### Work required
Omit all pictures, then retype the data exactly as given.

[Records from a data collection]

-=-=-

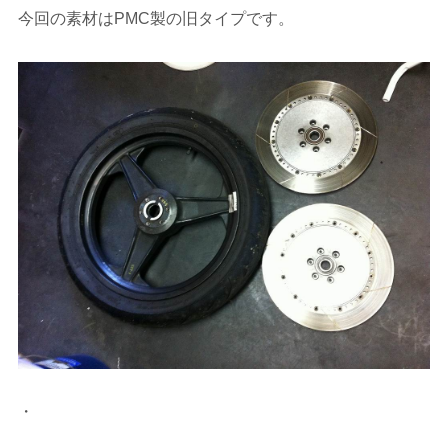
今回の素材はPMC製の旧タイプです。
・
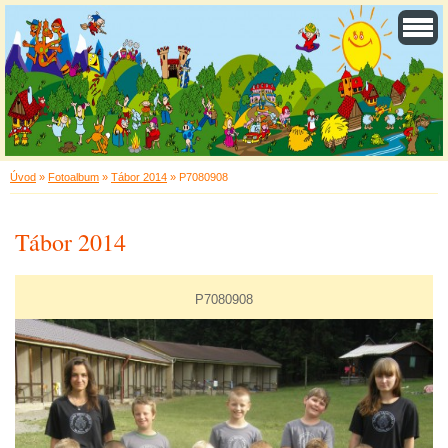
Úvod
»
Fotoalbum
»
Tábor 2014
»
P7080908
Tábor 2014
P7080908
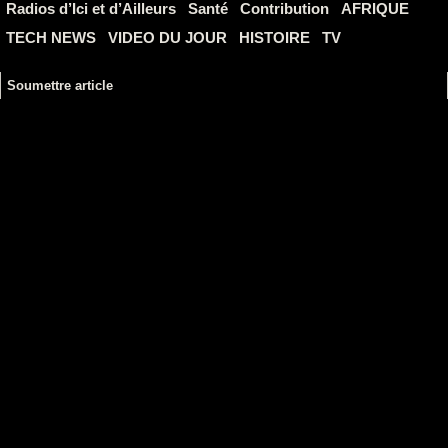
Radios d’Ici et d’Ailleurs
Santé
Contribution
AFRIQUE
TECH NEWS
VIDEO DU JOUR
HISTOIRE
TV
Soumettre article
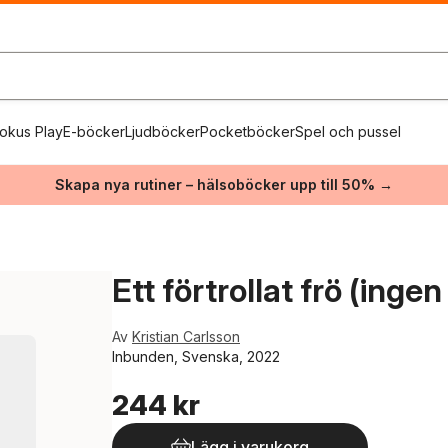
okus Play
E-böcker
Ljudböcker
Pocketböcker
Spel och pussel
Skapa nya rutiner – hälsoböcker upp till 50% →
Ett förtrollat frö (inge
Av
Kristian Carlsson
Inbunden, Svenska, 2022
244 kr
Lägg i varukorg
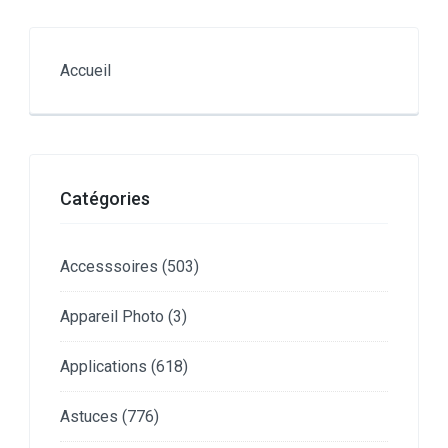
Accueil
Catégories
Accesssoires
(503)
Appareil Photo
(3)
Applications
(618)
Astuces
(776)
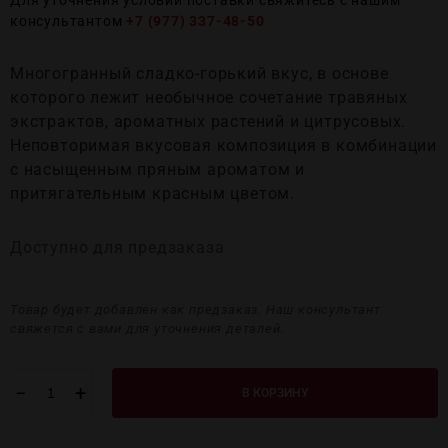
Для уточнения условий поставки свяжитесь с нашим
консультантом
+7 (977) 337-48-50
Многогранный сладко-горький вкус, в основе
которого лежит необычное сочетание травяных
экстрактов, ароматных растений и цитрусовых.
Неповторимая вкусовая композиция в комбинации
с насыщенным пряным ароматом и
притягательным красным цветом.
Доступно для предзаказа
Товар будет добавлен как предзаказ. Наш консультант
свяжется с вами для уточнения деталей.
−
+
В КОРЗИНУ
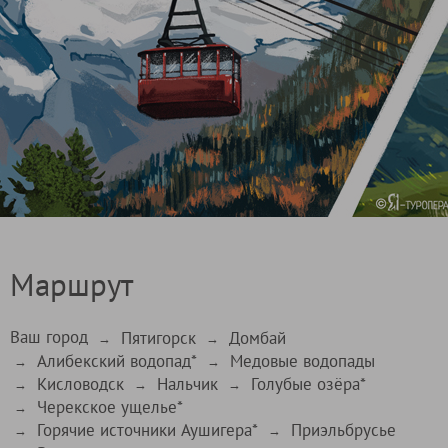
Маршрут
Ваш город
Пятигорск
Домбай
→
→
Алибекский водопад*
Медовые водопады
→
→
Кисловодск
Нальчик
Голубые озёра*
→
→
→
Черекское ущелье*
→
Горячие источники Аушигера*
Приэльбрусье
→
→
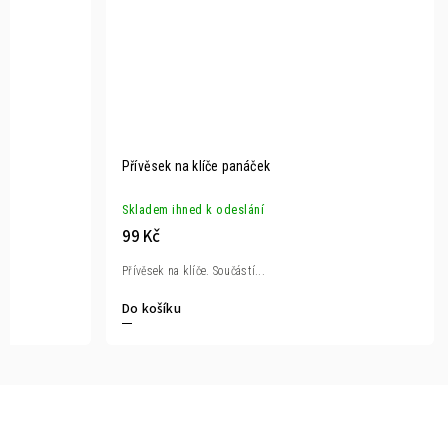
Přívěsek na klíče panáček
Skladem ihned k odeslání
99 Kč
Přívěsek na klíče. Součástí...
Do košíku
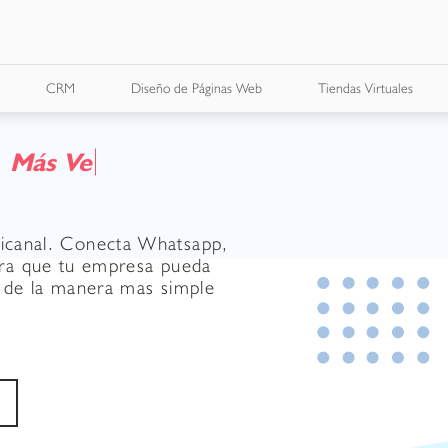
CRM
Diseño de Páginas Web
Tiendas Virtuales
M
á
s
V
e
n
t
a
s
icanal. Conecta Whatsapp,
ara que tu empresa pueda
y de la manera mas simple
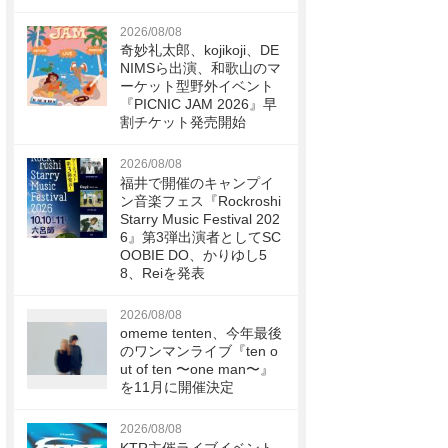
2026/08/08
奇妙礼太郎、kojikoji、DE
NIMSら出演、和歌山のマ
ーケット型野外イベント
『PICNIC JAM 2026』早
割チケット発売開始
2026/08/08
福井で開催のキャンプイ
ン音楽フェス『Rockroshi
Starry Music Festival 202
6』第3弾出演者としてSC
OOBIE DO、かりゆし5
8、Reiを発表
2026/08/08
omeme tenten、今年最後
のワンマンライブ『ten o
ut of ten 〜one man〜』
を11月に開催決定
2026/08/08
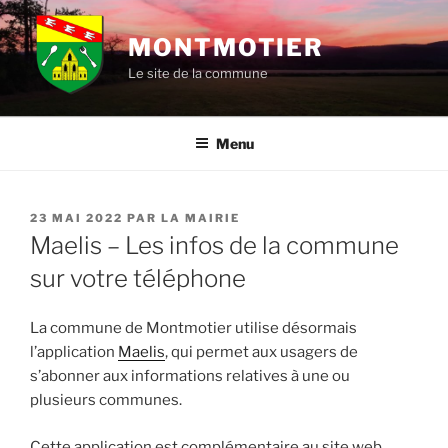
Aller
au
MONTMOTIER
contenu
Le site de la commune
principal
Menu
PUBLIÉ
23 MAI 2022
PAR
LA MAIRIE
LE
Maelis – Les infos de la commune
sur votre téléphone
La commune de Montmotier utilise désormais
l’application
Maelis
, qui permet aux usagers de
s’abonner aux informations relatives à une ou
plusieurs communes.
Cette application est complémentaire au site web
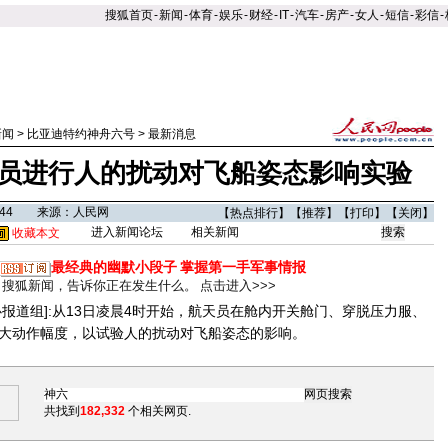
搜狐首页
-
新闻
-
体育
-
娱乐
-
财经
-
IT
-
汽车
-
房产
-
女人
-
短信
-
彩信
-
新闻
>
比亚迪特约神舟六号
>
最新消息
员进行人的扰动对飞船姿态影响实验
06:44 来源：人民网
【
热点排行
】【
推荐
】【
打印
】【
关闭
】
进入新闻论坛
相关新闻
收藏本文
最经典的幽默小段子
掌握第一手军事情报
搜狐新闻，告诉你正在发生什么。
点击进入>>>
道组]:从13日凌晨4时开始，航天员在舱内开关舱门、穿脱压力服、
大动作幅度，以试验人的扰动对飞船姿态的影响。
共找到
182,332
个相关网页.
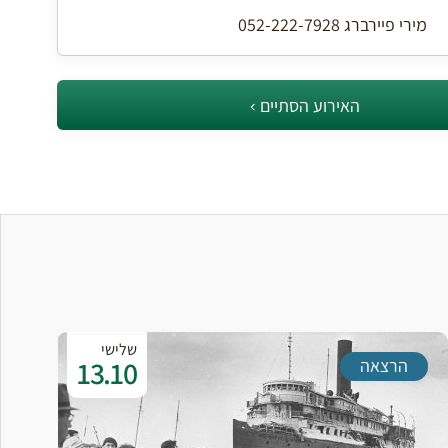
מירי פיירברג 052-222-7928
האירוע הסתיים
שלישי
13.10
הרצאה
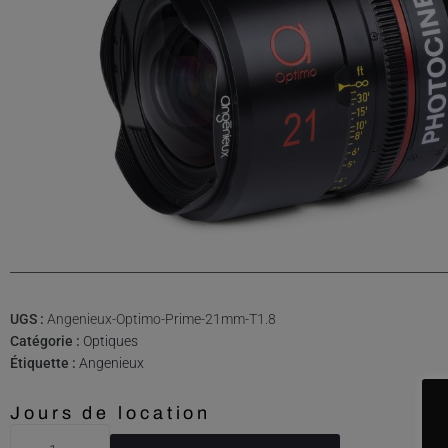
UGS :
Angenieux-Optimo-Prime-21mm-T1.8
Catégorie :
Optiques
Étiquette :
Angenieux
Jours de location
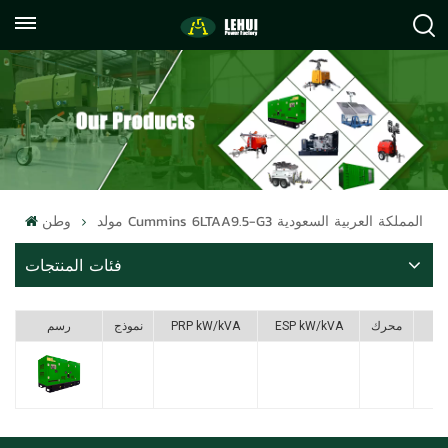
+86
info@lehuipowerfactory.com
059122071372
مولد Cummins 6LTAA9.5-G3 المملكة العربية السعودية
وطن
فئات المنتجات
F
محرك
ESP kW/kVA
PRP kW/kVA
نموذج
رسم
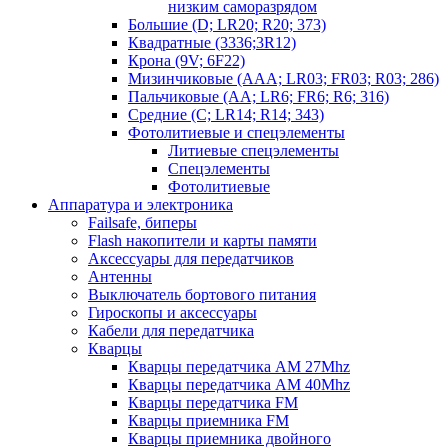
низким саморазрядом
Большие (D; LR20; R20; 373)
Квадратные (3336;3R12)
Крона (9V; 6F22)
Мизинчиковые (AAA; LR03; FR03; R03; 286)
Пальчиковые (AA; LR6; FR6; R6; 316)
Средние (C; LR14; R14; 343)
Фотолитиевые и спецэлементы
Литиевые спецэлементы
Спецэлементы
Фотолитиевые
Аппаратура и электроника
Failsafe, биперы
Flash накопители и карты памяти
Аксессуары для передатчиков
Антенны
Выключатель бортового питания
Гироскопы и аксессуары
Кабели для передатчика
Кварцы
Кварцы передатчика AM 27Mhz
Кварцы передатчика AM 40Mhz
Кварцы передатчика FM
Кварцы приемника FM
Кварцы приемника двойного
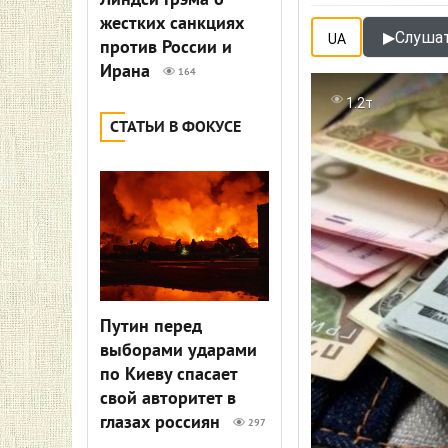
Линдси Грэма о
жестких санкциях
▶
Слушат
UA
против России и
Ирана
164
1.2т
СТАТЬИ В ФОКУСЕ
Путин перед
выборами ударами
по Киеву спасает
свой авторитет в
глазах россиян
297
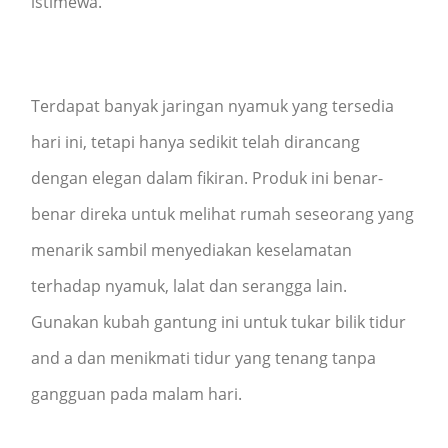
istimewa.
Terdapat banyak jaringan nyamuk yang tersedia
hari ini, tetapi hanya sedikit telah dirancang
dengan elegan dalam fikiran. Produk ini benar-
benar direka untuk melihat rumah seseorang yang
menarik sambil menyediakan keselamatan
terhadap nyamuk, lalat dan serangga lain.
Gunakan kubah gantung ini untuk tukar bilik tidur
and a dan menikmati tidur yang tenang tanpa
gangguan pada malam hari.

-=-=-

### Exercise solution
今回の素材はPMC製の旧タイプです。
・
Úvod
»
Fotoalbum
»
Tábor 2014
»
P7080908
Tábor 2014
P7080908
Radios d’Ici et d’Ailleurs
Santé
Contribution
AFRIQUE
TECH NEWS
VIDEO DU JOUR
HISTOIRE
TV
Soumettre article
okus Play
E-böcker
Ljudböcker
Pocketböcker
Spel och pussel
Skapa nya rutiner – hälsoböcker upp till 50% →
Ett förtrollat frö (inge
Av
Kristian Carlsson
Inbunden, Svenska, 2022
244 kr
Lägg i varukorg
Accueil
Catégories
Accesssoires
(503)
Appareil Photo
(3)
Applications
(618)
Astuces
(776)
Для уточнения условий поставки свяжитесь с нашим
консультантом
+7 (977) 337-48-50
Многогранный сладко-горький вкус, в основе
которого лежит необычное сочетание травяных
экстрактов, ароматных растений и цитрусовых.
Неповторимая вкусовая композиция в комбинации
с насыщенным пряным ароматом и
притягательным красным цветом.
Доступно для предзаказа
Товар будет добавлен как предзаказ. Наш консультант
свяжется с вами для уточнения деталей.
−
+
В КОРЗИНУ
Маршрут
Ваш город
Пятигорск
Домбай
→
→
Алибекский водопад*
Медовые водопады
→
→
Кисловодск
Нальчик
Голубые озёра*
→
→
→
Черекское ущелье*
→
Горячие источники Аушигера*
Приэльбрусье
→
→
Přívěsek na klíče panáček
Skladem ihned k odeslání
99 Kč
Přívěsek na klíče. Součástí...
Do košíku
CRM
Diseño de Páginas Web
Tiendas Virtuales
M
á
s
V
e
n
t
a
s
icanal. Conecta Whatsapp,
ara que tu empresa pueda
y de la manera mas simple
2026/08/08
奇妙礼太郎、kojikoji、DE
NIMSら出演、和歌山のマ
ーケット型野外イベント
『PICNIC JAM 2026』早
割チケット発売開始
2026/08/08
福井で開催のキャンプイ
ン音楽フェス『Rockroshi
Starry Music Festival 202
6』第3弾出演者としてSC
OOBIE DO、かりゆし5
8、Reiを発表
2026/08/08
omeme tenten、今年最後
のワンマンライブ『ten o
ut of ten 〜one man〜』
を11月に開催決定
2026/08/08
Aller
au
MONTMOTIER
contenu
Le site de la commune
principal
Menu
PUBLIÉ
23 MAI 2022
PAR
LA MAIRIE
LE
Maelis – Les infos de la commune
sur votre téléphone
La commune de Montmotier utilise désormais
l’application
Maelis
, qui permet aux usagers de
s’abonner aux informations relatives à une ou
plusieurs communes.
Cette application est complémentaire au site web
搜狐首页
-
新闻
-
体育
-
娱乐
-
财经
-
IT
-
汽车
-
房产
-
女人
-
短信
-
彩信
-
新闻
>
比亚迪特约神舟六号
>
最新消息
员进行人的扰动对飞船姿态影响实验
06:44 来源：人民网
【
热点排行
】【
推荐
】【
打印
】【
关闭
】
进入新闻论坛
相关新闻
收藏本文
最经典的幽默小段子
掌握第一手军事情报
搜狐新闻，告诉你正在发生什么。
点击进入>>>
道组]:从13日凌晨4时开始，航天员在舱内开关舱门、穿脱压力服、
大动作幅度，以试验人的扰动对飞船姿态的影响。
共找到
182,332
个相关网页.
מירי פיירברג 052-222-7928
האירוע הסתיים
שלישי
13.10
הרצאה
UGS :
Angenieux-Optimo-Prime-21mm-T1.8
Catégorie :
Optiques
Étiquette :
Angenieux
Jours de location
+86
info@lehuipowerfactory.com
059122071372
مولد Cummins 6LTAA9.5-G3 المملكة العربية السعودية
وطن
فئات المنتجات
F
محرك
ESP kW/kVA
PRP kW/kVA
نموذج
رسم
низким саморазрядом
Большие (D; LR20; R20; 373)
Квадратные (3336;3R12)
Крона (9V; 6F22)
Мизинчиковые (AAA; LR03; FR03; R03; 286)
Пальчиковые (AA; LR6; FR6; R6; 316)
Средние (C; LR14; R14; 343)
Фотолитиевые и спецэлементы
Литиевые спецэлементы
Спецэлементы
Фотолитиевые
Аппаратура и электроника
Failsafe, биперы
Flash накопители и карты памяти
Аксессуары для передатчиков
Антенны
Выключатель бортового питания
Гироскопы и аксессуары
Кабели для передатчика
Кварцы
Кварцы передатчика AM 27Mhz
Кварцы передатчика AM 40Mhz
Кварцы передатчика FM
Кварцы приемника FM
Кварцы приемника двойного
Линдси Грэма о
жестких санкциях
▶
Слушат
UA
против России и
Ирана
164
1.2т
СТАТЬИ В ФОКУСЕ
Путин перед
выборами ударами
по Киеву спасает
свой авторитет в
глазах россиян
297
istimewa.
Terdapat banyak jaringan nyamuk yang tersedia
hari ini, tetapi hanya sedikit telah dirancang
dengan elegan dalam fikiran. Produk ini benar-
benar direka untuk melihat rumah seseorang yang
menarik sambil menyediakan keselamatan
terhadap nyamuk, lalat dan serangga lain.
Gunakan kubah gantung ini untuk tukar bilik tidur
and a dan menikmati tidur yang tenang tanpa
gangguan pada malam hari.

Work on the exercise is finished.